In most places throughout the building, the floor was beautiful polished tile that didn’t generate either static or warmth. It was easy for a lackadaisical trusty to mop clean, and drunks could vomit all over it, or even bleed on it, and it could be wiped clean in a jiffy. On a cold winter’s day, it was as comforting as an ice cube.

The tile ended outside my door, and I could walk across aging boot-polished wood to my leather swivel chair and oak desk. But sure enough, time marched on. A single computer terminal perched on my desk, its bland face dark.

And it stayed dark, most of the time. In spare moments the previous spring, Gayle Sedillos had surreptitiously helped me explore some of the machine’s surface mysteries. When things were really slow-say in deep February on a weekday night-it was sort of fun to watch the toasters float across the monitor’s face. Sheriff Holman had been quick to point out that the screen-saver program, flying toasters and all, was somehow more economical that just leaving the damn thing turned off.

That was as far as I’d gotten.

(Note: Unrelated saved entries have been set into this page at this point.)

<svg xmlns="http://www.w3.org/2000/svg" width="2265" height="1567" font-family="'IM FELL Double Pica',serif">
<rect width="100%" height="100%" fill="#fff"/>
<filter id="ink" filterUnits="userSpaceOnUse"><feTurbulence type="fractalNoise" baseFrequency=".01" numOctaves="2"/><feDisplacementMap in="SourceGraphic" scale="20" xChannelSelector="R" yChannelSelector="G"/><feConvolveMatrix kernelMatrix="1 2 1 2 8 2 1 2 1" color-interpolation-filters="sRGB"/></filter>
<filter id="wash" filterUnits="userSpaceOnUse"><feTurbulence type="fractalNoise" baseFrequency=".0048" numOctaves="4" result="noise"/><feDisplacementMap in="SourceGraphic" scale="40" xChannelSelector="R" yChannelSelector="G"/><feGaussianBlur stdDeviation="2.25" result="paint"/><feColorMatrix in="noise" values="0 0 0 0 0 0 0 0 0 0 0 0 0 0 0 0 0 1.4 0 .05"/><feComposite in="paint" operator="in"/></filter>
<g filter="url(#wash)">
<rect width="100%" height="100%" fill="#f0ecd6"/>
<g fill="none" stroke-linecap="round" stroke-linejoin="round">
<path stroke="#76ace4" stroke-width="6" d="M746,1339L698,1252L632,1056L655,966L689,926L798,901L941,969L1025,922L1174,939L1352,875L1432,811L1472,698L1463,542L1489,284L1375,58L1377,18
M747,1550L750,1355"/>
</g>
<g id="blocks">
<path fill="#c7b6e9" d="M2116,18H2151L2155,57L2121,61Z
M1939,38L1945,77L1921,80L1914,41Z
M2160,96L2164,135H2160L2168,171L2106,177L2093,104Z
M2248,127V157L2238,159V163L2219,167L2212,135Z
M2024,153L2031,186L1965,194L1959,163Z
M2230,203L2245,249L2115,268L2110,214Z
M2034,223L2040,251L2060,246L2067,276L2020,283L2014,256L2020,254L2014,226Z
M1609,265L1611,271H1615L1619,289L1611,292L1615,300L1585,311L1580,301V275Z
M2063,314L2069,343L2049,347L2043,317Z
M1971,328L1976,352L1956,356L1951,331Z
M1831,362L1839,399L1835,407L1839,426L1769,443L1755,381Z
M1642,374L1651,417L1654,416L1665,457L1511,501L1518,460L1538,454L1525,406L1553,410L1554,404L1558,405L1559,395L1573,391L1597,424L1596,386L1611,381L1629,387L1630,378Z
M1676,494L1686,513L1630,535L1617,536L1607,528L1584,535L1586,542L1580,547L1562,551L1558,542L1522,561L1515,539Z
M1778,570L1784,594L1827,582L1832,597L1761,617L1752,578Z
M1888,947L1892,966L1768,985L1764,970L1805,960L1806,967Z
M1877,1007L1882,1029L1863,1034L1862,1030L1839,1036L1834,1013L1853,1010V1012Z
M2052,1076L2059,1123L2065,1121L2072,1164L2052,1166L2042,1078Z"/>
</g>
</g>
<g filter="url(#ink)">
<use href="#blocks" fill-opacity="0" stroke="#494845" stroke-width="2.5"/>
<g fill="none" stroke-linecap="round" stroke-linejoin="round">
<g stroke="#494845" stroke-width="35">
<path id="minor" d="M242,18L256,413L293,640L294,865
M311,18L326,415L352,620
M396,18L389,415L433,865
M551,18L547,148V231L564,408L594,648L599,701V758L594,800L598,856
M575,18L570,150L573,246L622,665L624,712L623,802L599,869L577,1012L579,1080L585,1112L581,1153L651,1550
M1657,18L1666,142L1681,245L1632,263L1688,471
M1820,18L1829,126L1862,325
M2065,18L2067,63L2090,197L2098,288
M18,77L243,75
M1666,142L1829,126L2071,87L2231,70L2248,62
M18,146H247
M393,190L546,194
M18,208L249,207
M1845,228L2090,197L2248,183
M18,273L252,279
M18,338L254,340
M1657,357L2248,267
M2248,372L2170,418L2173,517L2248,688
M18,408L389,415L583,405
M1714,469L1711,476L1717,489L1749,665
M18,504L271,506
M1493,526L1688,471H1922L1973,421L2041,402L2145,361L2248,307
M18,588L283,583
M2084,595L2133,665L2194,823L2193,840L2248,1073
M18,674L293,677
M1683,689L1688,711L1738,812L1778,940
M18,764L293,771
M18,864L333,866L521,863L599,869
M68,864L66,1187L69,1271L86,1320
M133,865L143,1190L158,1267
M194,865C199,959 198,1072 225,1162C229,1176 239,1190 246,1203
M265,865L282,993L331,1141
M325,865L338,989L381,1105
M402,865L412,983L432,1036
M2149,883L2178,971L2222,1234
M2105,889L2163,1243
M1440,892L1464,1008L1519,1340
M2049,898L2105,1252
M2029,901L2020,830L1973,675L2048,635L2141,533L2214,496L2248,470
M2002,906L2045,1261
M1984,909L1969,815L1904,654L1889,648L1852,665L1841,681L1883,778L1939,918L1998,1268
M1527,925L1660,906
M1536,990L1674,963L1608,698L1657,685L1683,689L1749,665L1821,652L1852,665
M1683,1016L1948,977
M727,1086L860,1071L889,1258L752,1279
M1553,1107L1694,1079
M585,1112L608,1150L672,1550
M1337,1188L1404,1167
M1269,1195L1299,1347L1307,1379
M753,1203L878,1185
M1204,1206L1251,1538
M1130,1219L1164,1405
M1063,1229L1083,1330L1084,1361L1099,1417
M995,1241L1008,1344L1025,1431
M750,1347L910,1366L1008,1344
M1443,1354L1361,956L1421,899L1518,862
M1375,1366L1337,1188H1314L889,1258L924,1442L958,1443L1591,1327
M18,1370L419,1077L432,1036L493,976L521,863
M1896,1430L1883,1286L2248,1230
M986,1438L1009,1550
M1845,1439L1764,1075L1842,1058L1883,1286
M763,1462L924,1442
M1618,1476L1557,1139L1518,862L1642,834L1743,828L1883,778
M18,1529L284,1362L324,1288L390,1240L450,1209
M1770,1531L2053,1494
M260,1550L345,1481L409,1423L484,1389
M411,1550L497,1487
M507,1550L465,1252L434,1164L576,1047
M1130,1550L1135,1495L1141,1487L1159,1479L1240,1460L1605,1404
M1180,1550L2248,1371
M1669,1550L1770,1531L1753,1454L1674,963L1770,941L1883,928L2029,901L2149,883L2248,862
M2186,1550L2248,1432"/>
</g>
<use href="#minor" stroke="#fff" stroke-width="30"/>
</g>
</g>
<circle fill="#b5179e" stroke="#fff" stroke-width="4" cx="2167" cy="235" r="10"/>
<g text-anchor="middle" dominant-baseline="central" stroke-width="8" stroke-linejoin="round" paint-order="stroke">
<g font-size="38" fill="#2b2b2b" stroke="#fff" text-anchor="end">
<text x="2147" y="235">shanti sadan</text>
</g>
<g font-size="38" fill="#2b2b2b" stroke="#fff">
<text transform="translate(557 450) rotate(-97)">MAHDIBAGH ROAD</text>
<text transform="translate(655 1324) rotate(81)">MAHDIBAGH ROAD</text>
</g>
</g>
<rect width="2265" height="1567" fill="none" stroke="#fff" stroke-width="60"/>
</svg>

Estelle Reyes-Guzman could make the computer do magic, of course, and that was just fine with me.

That evening, Gayle followed me to the door of my office. She waited patiently while I found the correct key. “Sir,” Gayle Sedillos said as I headed for my desk, “there are a couple of messages that came for you this afternoon.”

“Aren’t you due to go home?” I asked, taking the yellow slips of “While You Were Out” paper from her.